(Passage Opens)
Fearless Prediction: These changes should have the salutary effect of making housing elements more realistic. They also should help to remedy one of the glaring weaknesses in housing element law as it has existed for years: that once HCD certifies a city’s housing element, the city has been pretty much free to ignore the document until the next update cycle forces a re-evaluation of its effectiveness.
Tougher Implementation Laws, Including the Housing Accountability Act
Although the legal requirements for housing elements are very detailed and many cities have been sued by housing advocates for failure to meet them, rarely have developers been able to sue a city to overturn a denial of their housing project.
The most important law that does allow such suits is the Housing Accountability Act, commonly called the “Anti-NIMBY Law.” This law seeks to remove discretion from the housing entitlement process by requiring that a locality that has general planned and zoned a piece of property for housing must allow development of a housing project that meets the objective requirements of the general plan and applicable zoning criteria. Such a project can only be turned down or approved at a lower density if the city makes very specific objective findings based on public health and safety criteria to justify the action. The law has been sparingly used, and there are few reported cases. For more on the requirements of the Housing Accountability Act, see the companion article by Andy Faber, “A Tale of Three Cities (and one State).”
Although the Housing Accountability Act has very specific requirements, there are a few gaps in its coverage that cities have tried to use to defend such suits. Closing these gaps and removing such defenses are the purposes of AB 678, AB 1515, and SB 167. Together, these three bills strengthen the Housing Accountability Act in a number of ways, including by heightening the standard of review such that cities must show a preponderance of the evidence to support their decision to deny a project, revising the standard for what makes a project “consistent” with objective standards, and clarifying that applications for subdivision and parcel maps under the Subdivision Map Act must also be decided based on objective criteria. Additionally, if a local agency believes a proposed project is inconsistent with objective criteria, it must provide the applicant written documentation to that effect prior to a public hearing.
The bills also provide broader remedies and harsher penalties. The bills clarify that attorneys’ fees would be available for all projects—market-rate and affordable—that were improperly denied, and localities can be fined $10,000 per proposed housing unit if they do not comply with a court’s judgment.
Another approach is taken by SB 35, the Housing Accountability & Affordability Act championed by State senator and former San Francisco supervisor Scott Wiener. This bill is in part a revival of Governor Brown’s attempts last year to create a by-right approval process for housing developments. The bill creates an alternate streamlined housing approval process in jurisdictions that HCD has determined (based on detailed yearly reports that the agency must prepare) have fallen behind on their share of production of housing, known as Regional Housing Needs Allocation or RHNA. To qualify, the proposed housing project must be a multi-unit development on an infill site, must comply with zoning height and bulk requirements, must not exceed 200 feet in height, and must commit to providing prevailing wage to all construction labor and meeting minimum affordable housing requirements (at existing inclusionary requirements or 10% affordable).
(Passage Closes)
(Dataset extract Opens)
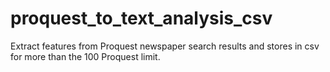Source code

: # proquest_to_text_analysis_csv
Extract features from Proquest newspaper search results and stores in csv for more than the 100 Proquest limit. 
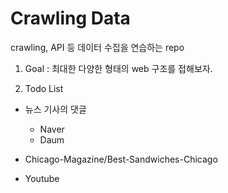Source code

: # Crawling Data
crawling, API 등 데이터 수집을 연습하는 repo



1) Goal : 최대한 다양한 형태의 web 구조를 접해보자.

2) Todo List

- 뉴스 기사의 댓글
  - Naver
  - Daum

- Chicago-Magazine/Best-Sandwiches-Chicago

- Youtube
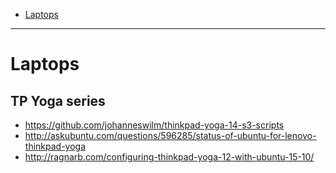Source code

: + [Laptops](#laptops)

----

# Laptops

## TP Yoga series
+ https://github.com/johanneswilm/thinkpad-yoga-14-s3-scripts
+ http://askubuntu.com/questions/596285/status-of-ubuntu-for-lenovo-thinkpad-yoga
+ http://ragnarb.com/configuring-thinkpad-yoga-12-with-ubuntu-15-10/
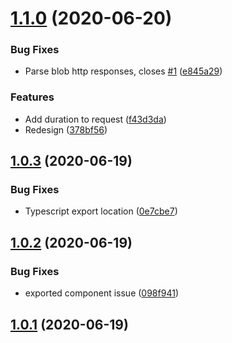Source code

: # [1.1.0](https://github.com/alexbrazier/react-native-network-logger/compare/v1.0.3...v1.1.0) (2020-06-20)


### Bug Fixes

* Parse blob http responses, closes [#1](https://github.com/alexbrazier/react-native-network-logger/issues/1) ([e845a29](https://github.com/alexbrazier/react-native-network-logger/commit/e845a29f6b9a70db2732189167c6ae44d7f5741d))


### Features

* Add duration to request ([f43d3da](https://github.com/alexbrazier/react-native-network-logger/commit/f43d3da45156ecd0fee7d3a33f61cae105176570))
* Redesign ([378bf56](https://github.com/alexbrazier/react-native-network-logger/commit/378bf56b1a11c4934f6e3b424058d704fbb043ab))



## [1.0.3](https://github.com/alexbrazier/react-native-network-logger/compare/v1.0.3...v1.1.0) (2020-06-19)


### Bug Fixes

* Typescript export location ([0e7cbe7](https://github.com/alexbrazier/react-native-network-logger/commit/0e7cbe76be6ef4be013cad27f94997462427d40a))



## [1.0.2](https://github.com/alexbrazier/react-native-network-logger/compare/v1.0.3...v1.1.0) (2020-06-19)


### Bug Fixes

* exported component issue ([098f941](https://github.com/alexbrazier/react-native-network-logger/commit/098f9411115abfe7334647dcd61d0b96107fc4ad))



## [1.0.1](https://github.com/alexbrazier/react-native-network-logger/compare/v1.0.3...v1.1.0) (2020-06-19)

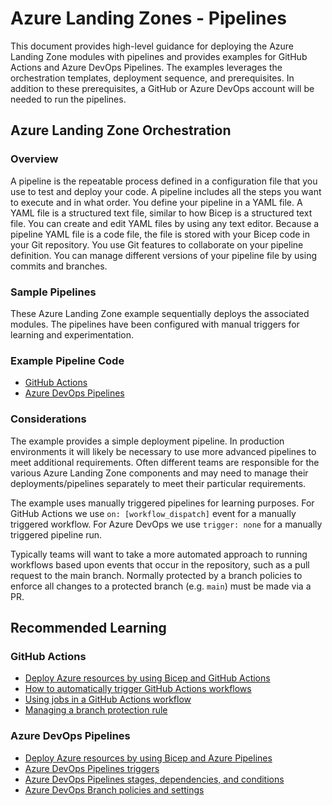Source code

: # Azure Landing Zones - Pipelines

This document provides high-level guidance for deploying the Azure Landing Zone modules with pipelines and provides examples for GitHub Actions and Azure DevOps Pipelines. The examples leverages the orchestration templates, deployment sequence, and prerequisites. In addition to these prerequisites, a GitHub or Azure DevOps account will be needed to run the pipelines.

## Azure Landing Zone Orchestration

### Overview

A pipeline is the repeatable process defined in a configuration file that you use to test and deploy your code. A pipeline includes all the steps you want to execute and in what order. You define your pipeline in a YAML file. A YAML file is a structured text file, similar to how Bicep is a structured text file. You can create and edit YAML files by using any text editor. Because a pipeline YAML file is a code file, the file is stored with your Bicep code in your Git repository. You use Git features to collaborate on your pipeline definition. You can manage different versions of your pipeline file by using commits and branches.

### Sample Pipelines

These Azure Landing Zone example sequentially deploys the associated modules. The pipelines have been configured with manual triggers for learning and experimentation.

### Example Pipeline Code

- [GitHub Actions](Pipelines-GitHubActions.md)
- [Azure DevOps Pipelines](Pipelines-AzureDevOps.md)

### Considerations

The example  provides a simple deployment pipeline. In production environments it will likely be necessary to use more advanced pipelines to meet additional requirements. Often different teams are responsible for the various Azure Landing Zone components and may need to manage their deployments/pipelines separately to meet their particular requirements.

The example uses manually triggered pipelines for learning purposes. For GitHub Actions we use `on: [workflow_dispatch]` event for a manually triggered workflow. For Azure DevOps we use `trigger: none` for a manually triggered pipeline run.

Typically teams will want to take a more automated approach to running workflows based upon events that occur in the repository, such as a pull request to the main branch. Normally protected by a branch policies to enforce all changes to a protected branch (e.g. `main`) must be made via a PR.

## Recommended Learning

### GitHub Actions

- [Deploy Azure resources by using Bicep and GitHub Actions](https://docs.microsoft.com/learn/paths/bicep-github-actions/)
- [How to automatically trigger GitHub Actions workflows](https://docs.github.com/actions/using-workflows/triggering-a-workflow)
- [Using jobs in a GitHub Actions workflow](https://docs.github.com/actions/using-jobs/using-jobs-in-a-workflow)
- [Managing a branch protection rule](https://docs.github.com/en/repositories/configuring-branches-and-merges-in-your-repository/defining-the-mergeability-of-pull-requests/managing-a-branch-protection-rule)

### Azure DevOps Pipelines

- [Deploy Azure resources by using Bicep and Azure Pipelines](https://docs.microsoft.com/learn/paths/bicep-azure-pipelines/)
- [Azure DevOps Pipelines triggers](https://docs.microsoft.com/azure/devops/pipelines/build/triggers?view=azure-devops)
- [Azure DevOps Pipelines stages, dependencies, and conditions](https://docs.microsoft.com/azure/devops/pipelines/process/stages?view=azure-devops&tabs=yaml)
- [Azure DevOps Branch policies and settings](https://docs.microsoft.com/azure/devops/repos/git/branch-policies?view=azure-devops&tabs=browser)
(Dataset extract Closes)
*Exercises to complete*.
A – Please return the stretch of the housing law passage from "The bills also" through "a court’s judgment.".
B – According to the housing law passage, how much can localities be fined if they do not comply with a court's judgment?

*Responses by item number*.
A –
The bills also provide broader remedies and harsher penalties. The bills clarify that attorneys’ fees would be available for all projects—market-rate and affordable—that were improperly denied, and localities can be fined $10,000 per proposed housing unit if they do not comply with a court’s judgment.

B – $10,000 per proposed housing unit.